Let \(f(T)\) denote the set of strings that can result from the operation on \(T\). Additionally, when the size of \(f(T)\) is \(1\), let \(g(T)\) denote the resulting string.

The necessary and sufficient condition

Let us first consider \(S_i\) that contains one of the \(S_j\)’s \((i\neq j)\). If greedily removing \(S_j\)’s \((j \neq i)\) from the beginning of \(S_i\) makes it empty, \(f(T)\) is not affected by the existence or absence of \(S_i\). Therefore, we may remove such \(S_i\) without changing the answer. If \(S_i\) does not become empty, \(S_i\) itself is a bad string.
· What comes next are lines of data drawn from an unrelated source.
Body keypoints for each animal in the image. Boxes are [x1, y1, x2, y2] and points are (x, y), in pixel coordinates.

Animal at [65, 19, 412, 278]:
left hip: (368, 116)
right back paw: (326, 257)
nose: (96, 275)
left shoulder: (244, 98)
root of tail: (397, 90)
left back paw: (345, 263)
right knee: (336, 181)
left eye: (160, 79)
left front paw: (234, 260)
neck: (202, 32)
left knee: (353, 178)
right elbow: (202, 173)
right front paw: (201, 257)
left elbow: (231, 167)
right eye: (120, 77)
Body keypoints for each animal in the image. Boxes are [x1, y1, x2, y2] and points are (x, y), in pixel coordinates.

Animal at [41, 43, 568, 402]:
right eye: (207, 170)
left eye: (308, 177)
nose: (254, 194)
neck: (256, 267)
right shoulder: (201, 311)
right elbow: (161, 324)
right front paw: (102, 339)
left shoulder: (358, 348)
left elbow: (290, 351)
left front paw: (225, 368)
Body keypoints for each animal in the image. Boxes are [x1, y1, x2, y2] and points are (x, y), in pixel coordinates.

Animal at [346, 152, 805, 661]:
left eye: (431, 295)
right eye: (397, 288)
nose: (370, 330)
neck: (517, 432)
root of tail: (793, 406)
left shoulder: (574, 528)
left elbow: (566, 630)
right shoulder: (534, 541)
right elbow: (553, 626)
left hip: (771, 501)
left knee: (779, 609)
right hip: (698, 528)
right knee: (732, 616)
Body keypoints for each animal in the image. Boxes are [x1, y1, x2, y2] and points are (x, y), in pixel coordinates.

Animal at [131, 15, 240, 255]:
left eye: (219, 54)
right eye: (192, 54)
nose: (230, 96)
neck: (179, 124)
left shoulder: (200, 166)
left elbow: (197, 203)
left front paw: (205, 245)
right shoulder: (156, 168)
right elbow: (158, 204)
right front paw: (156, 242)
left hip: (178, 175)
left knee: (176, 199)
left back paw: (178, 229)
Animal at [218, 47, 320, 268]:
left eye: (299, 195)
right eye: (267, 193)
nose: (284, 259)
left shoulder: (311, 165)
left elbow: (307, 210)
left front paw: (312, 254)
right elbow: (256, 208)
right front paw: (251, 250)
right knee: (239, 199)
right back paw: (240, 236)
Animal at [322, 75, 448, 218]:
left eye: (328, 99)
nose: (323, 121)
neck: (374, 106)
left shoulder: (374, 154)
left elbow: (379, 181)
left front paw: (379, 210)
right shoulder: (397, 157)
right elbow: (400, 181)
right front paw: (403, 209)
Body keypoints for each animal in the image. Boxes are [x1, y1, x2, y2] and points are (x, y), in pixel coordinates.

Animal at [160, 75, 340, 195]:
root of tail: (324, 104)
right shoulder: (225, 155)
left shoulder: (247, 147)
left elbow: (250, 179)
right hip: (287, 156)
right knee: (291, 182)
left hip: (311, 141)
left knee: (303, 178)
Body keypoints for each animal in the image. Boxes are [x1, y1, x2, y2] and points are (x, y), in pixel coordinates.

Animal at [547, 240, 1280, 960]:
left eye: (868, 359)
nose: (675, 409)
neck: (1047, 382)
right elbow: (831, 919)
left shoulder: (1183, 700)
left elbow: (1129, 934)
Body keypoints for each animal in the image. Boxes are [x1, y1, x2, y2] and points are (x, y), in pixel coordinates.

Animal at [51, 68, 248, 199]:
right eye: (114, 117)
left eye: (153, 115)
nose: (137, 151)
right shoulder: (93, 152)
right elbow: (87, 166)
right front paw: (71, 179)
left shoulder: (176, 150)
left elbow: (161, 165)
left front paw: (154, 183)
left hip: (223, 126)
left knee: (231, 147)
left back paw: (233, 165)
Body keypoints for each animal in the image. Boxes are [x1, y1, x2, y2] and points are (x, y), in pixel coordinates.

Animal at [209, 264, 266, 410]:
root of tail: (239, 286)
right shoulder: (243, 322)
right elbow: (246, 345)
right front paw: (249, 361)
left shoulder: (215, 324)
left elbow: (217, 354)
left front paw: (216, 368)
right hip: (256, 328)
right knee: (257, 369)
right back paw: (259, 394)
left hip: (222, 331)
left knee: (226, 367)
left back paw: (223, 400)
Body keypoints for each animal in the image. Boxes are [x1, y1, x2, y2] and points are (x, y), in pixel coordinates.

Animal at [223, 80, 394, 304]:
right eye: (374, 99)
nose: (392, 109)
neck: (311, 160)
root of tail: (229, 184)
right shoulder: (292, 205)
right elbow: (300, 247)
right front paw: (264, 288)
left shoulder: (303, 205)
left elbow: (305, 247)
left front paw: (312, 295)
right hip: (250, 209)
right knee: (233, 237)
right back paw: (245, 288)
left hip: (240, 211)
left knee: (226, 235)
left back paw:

If this process does not find a bad string, \(S_j\) is not a substring of \(S_i\) for any \(S_i\) and \(S_j\) \((i\neq j)\). Now, the necessary and sufficient condition for there to be no bad string is:

• there is no strings \(A\), \(B\), \(C\) \((A\neq C)\) and integers \(1\leq i,\ j \leq n\) such that \(S_i=A+B\) and \(S_j=B+C\).

Proof

• Necessity

Assume that \(A\), \(B\), \(C\) and \(i\), \(j\) with the above properties exist. First, if \(A\) or \(C\) contained one of the \(S_k\)’s, \(S_i\) and \(S_j\) would also contain that string as a substring. Thus, both \(A\) and \(C\) contain none of the \(S_k\)s, so we have \(f(A)=\{A \},\ f(C)=\{C \}\). Therefore, we have \(\{A,\ C\} \subset f(A+B+C)\), so \(T=A+B+C\) is a bad string since \(A\neq C\).

• Sufficiency

We will show that the size of \(f(T)\) is \(1\) for any \(T\) by induction on \(|T|\). The starting case where \(T\) is an empty string is clear.
Now, assume that the size of \(f(T')\) is \(1\) for strings \(T'\) shorter than \(T\). Let \(T'_1\) and \(T'_2\) be the strings obtained by removing \(S_i\) and \(S_j\) somewhere from \(T\), respectively. We need to show that \(g(T'_1)=g(T'_2)\). If the positions of the removed strings overlap, it follows from the conditions above that \(T'_1=T'_2\), so \(g(T'_1)=g(T'_2)\). If the positions do not overlap, we can take a string \(T'_3\) obtained by removing both \(S_i\) and \(S_j\) from \(T\), for which \(g(T'_1)=g(T'_2)=g(T'_3)\).

Therefore, the problem can be solved by:

• Step 1: removing \(S_i\)’s that can be made empty by removing shorter \(S_j\)’s, and
• Step 2: determining whether the necessary and sufficient condition above is satisfied.

Step 1

Let us add the characters of \(S_i\) one by one to an empty string, and whenever the current string ends with one of the \(S_j\)’s, remove that ending. This can be done in \(O(|S_i|)\) time with the Aho-Corasick algorithm. However, if we use failure links to move between nodes, we may perform many moves taking \(\Theta(|S_i|)\) time (when, for example, \(S=\{\) AAA…AAA, C, BD, AAA…ABDCCC…CA\(\}\)). We should precompute the next node for every character at every node. This can be done in \(O(\sigma \sum_{i=1}^{N}|S_i|)\) time in a way similar to finding the failure links.

Step 2

Let us record the \(j\) such that the length-\(n\) suffix of \(S_i\) and the prefix of \(S_j\) match, for each \((i,\ n)\). Those \(j\)’s can be listed in \(O(|S_i|)\) time by traversing down the trie to the end and then tracing failure links. We only need to record one \(j\) because if two or more prefixes of \(S_j\)’s match the same suffix, they will not be the \((S_i, S_j)\) we look for.
When \(j\) is recorded for \((i,\ n)\), we need to check whether \(|S_i|=|S_j|\) and \(i\) is recorded for \((j,\ n-|S_i|)\) to see if we have found the pair.

Summarizing the above, the problem can be solved in \(O(\sigma \sum_{i=1}^{N}|S_i|)\) time.